*Records provided*.
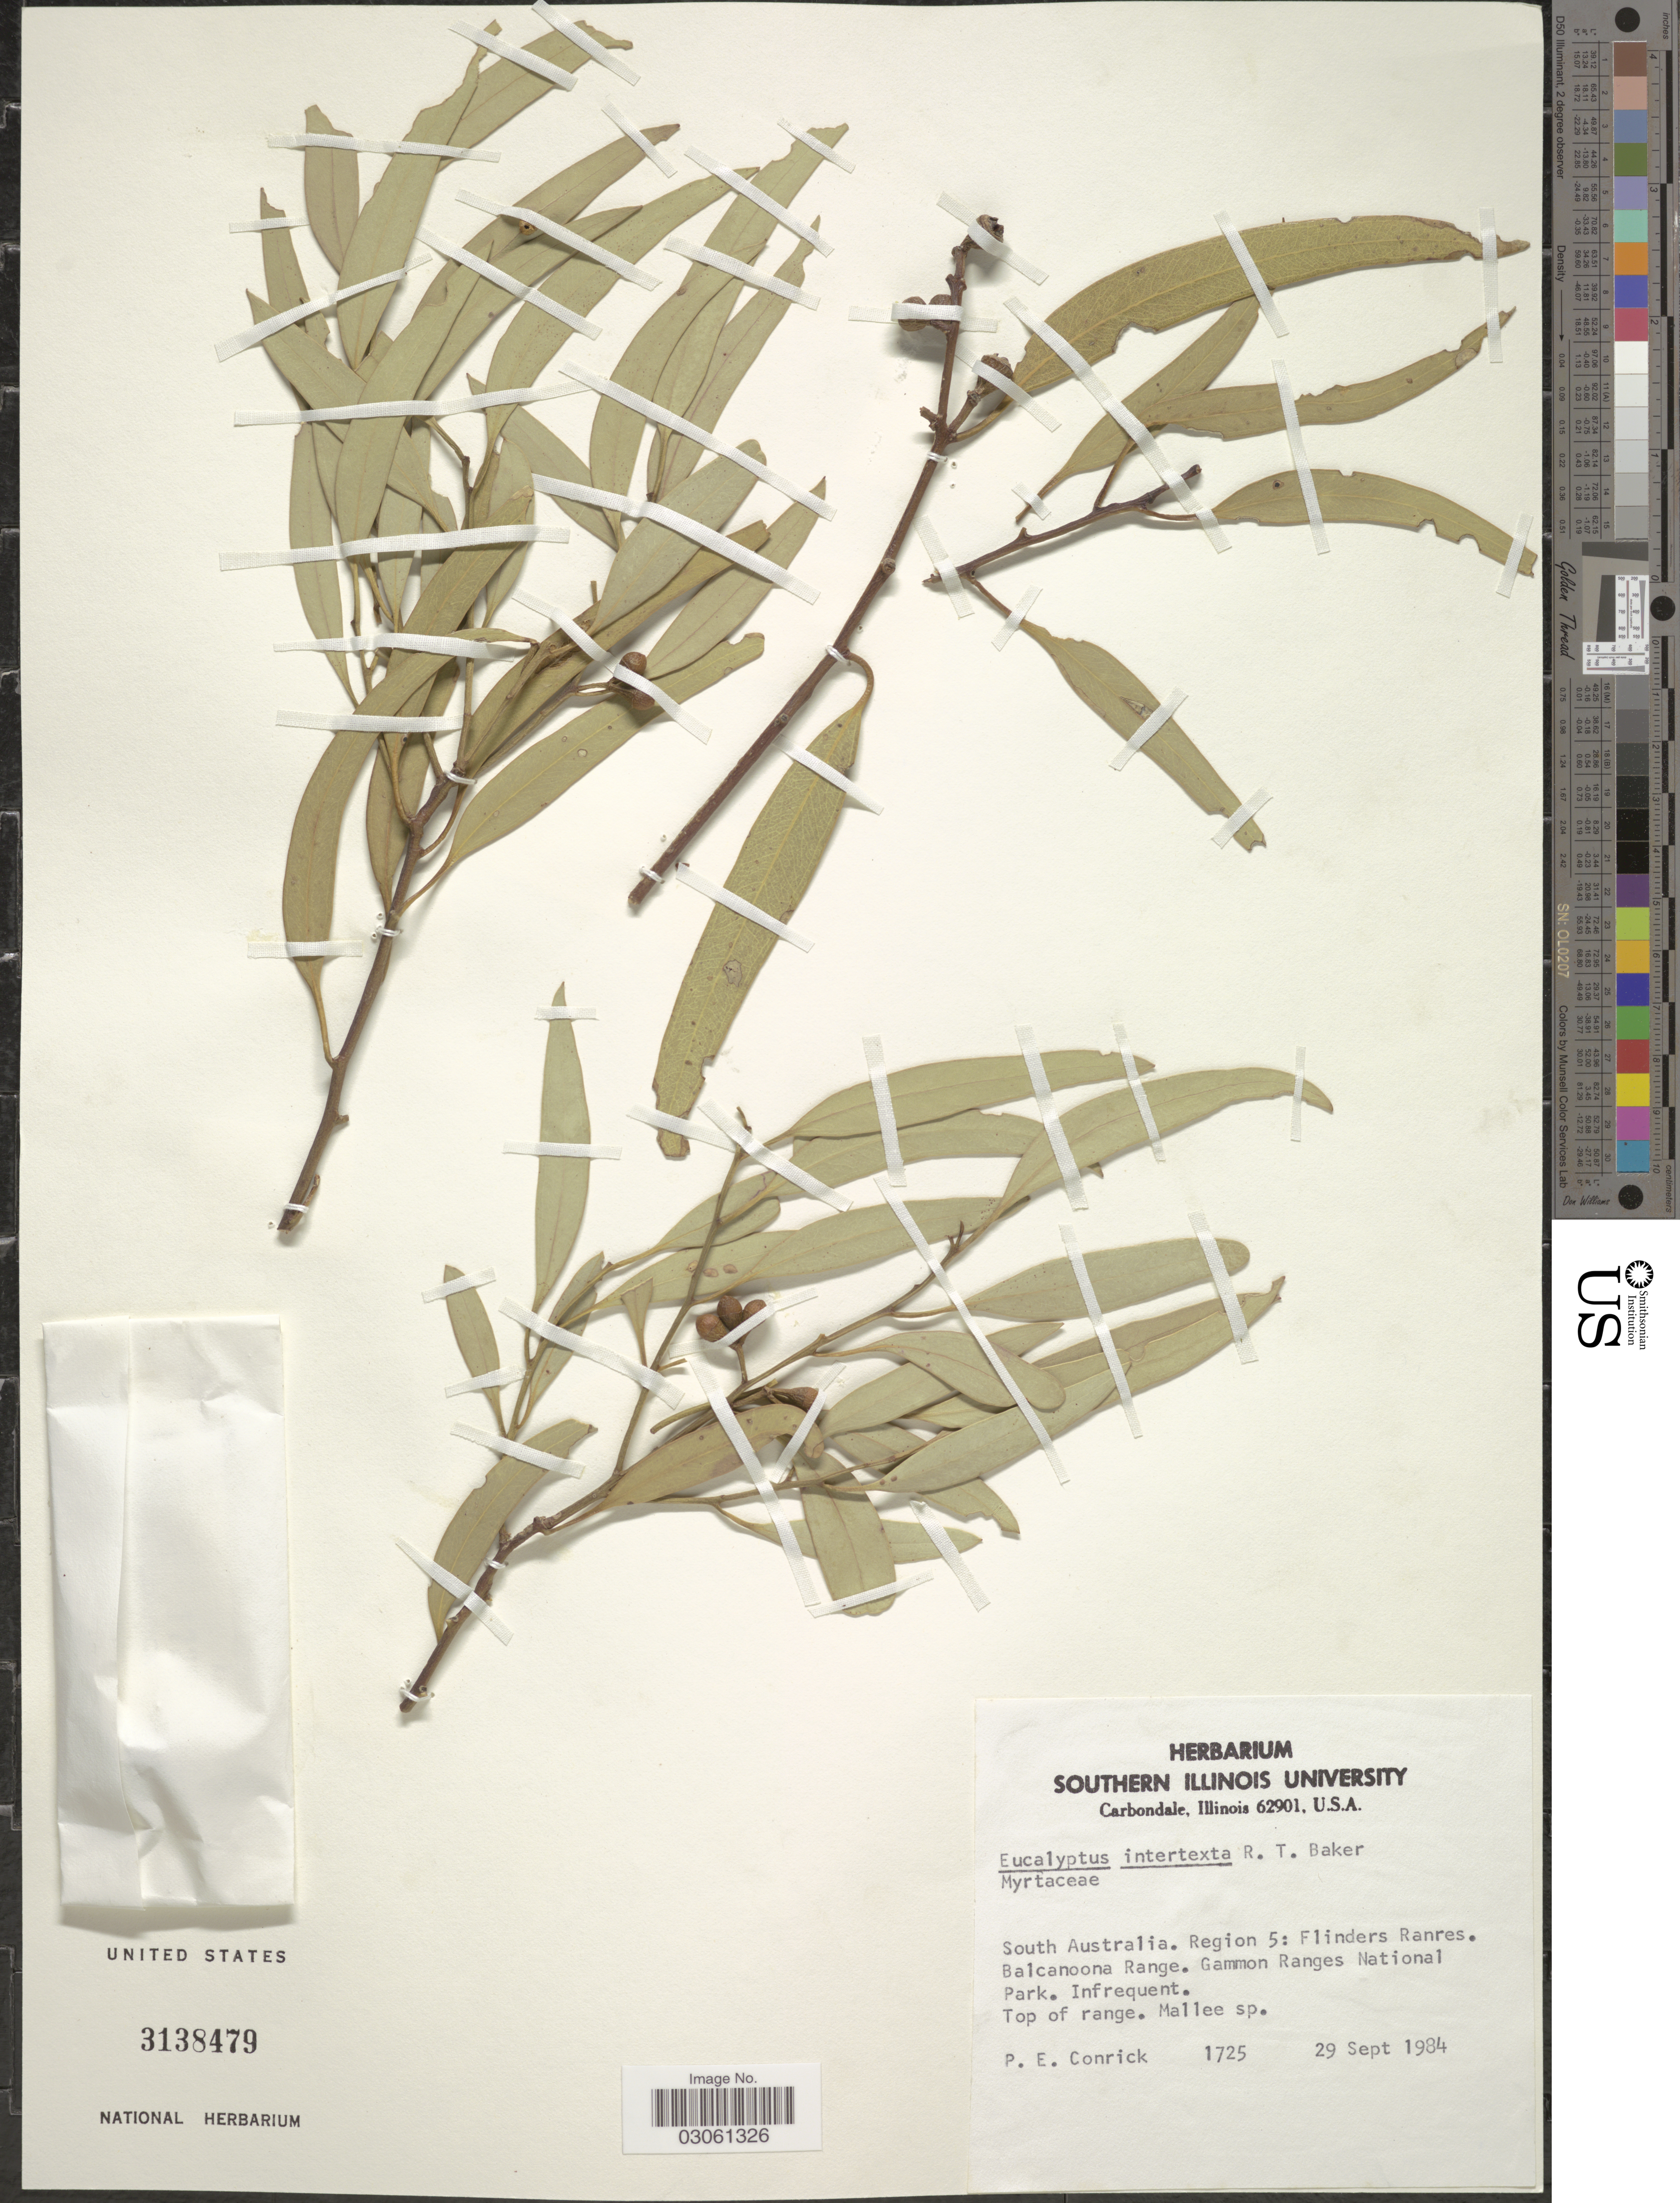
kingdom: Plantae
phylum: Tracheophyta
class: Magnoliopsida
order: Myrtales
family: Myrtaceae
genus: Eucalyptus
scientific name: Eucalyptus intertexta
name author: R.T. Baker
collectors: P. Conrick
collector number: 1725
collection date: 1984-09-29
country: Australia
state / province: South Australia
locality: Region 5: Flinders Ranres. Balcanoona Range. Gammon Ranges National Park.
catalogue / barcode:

*Work to complete*. Extract every line of the material above word for word, leaving out the picture.

*Task output*.
kingdom: Plantae
phylum: Tracheophyta
class: Magnoliopsida
order: Myrtales
family: Myrtaceae
genus: Eucalyptus
scientific name: Eucalyptus intertexta
name author: R.T. Baker
collectors: P. Conrick
collector number: 1725
collection date: 1984-09-29
country: Australia
state / province: South Australia
locality: Region 5: Flinders Ranres. Balcanoona Range. Gammon Ranges National Park.
catalogue / barcode:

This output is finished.